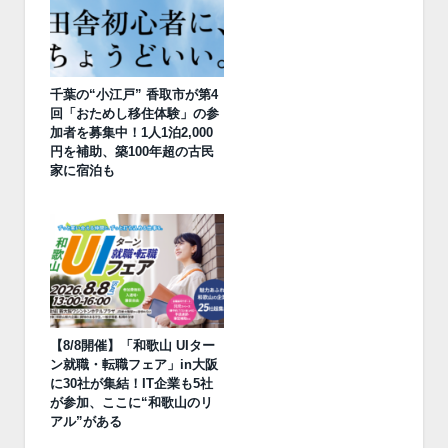
千葉の“小江戸” 香取市が第4
回「おためし移住体験」の参
加者を募集中！1人1泊2,000
円を補助、築100年超の古民
家に宿泊も
【8/8開催】「和歌山 UIター
ン就職・転職フェア」in大阪
に30社が集結！IT企業も5社
が参加、ここに“和歌山のリ
アル”がある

--------------------------------

* **WORK ORDER**: Copy the text read from the rows above line for line, with no changes, and leave out the pictures.

* **FINAL ANSWER**:
千葉の“小江戸” 香取市が第4
回「おためし移住体験」の参
加者を募集中！1人1泊2,000
円を補助、築100年超の古民
家に宿泊も
【8/8開催】「和歌山 UIター
ン就職・転職フェア」in大阪
に30社が集結！IT企業も5社
が参加、ここに“和歌山のリ
アル”がある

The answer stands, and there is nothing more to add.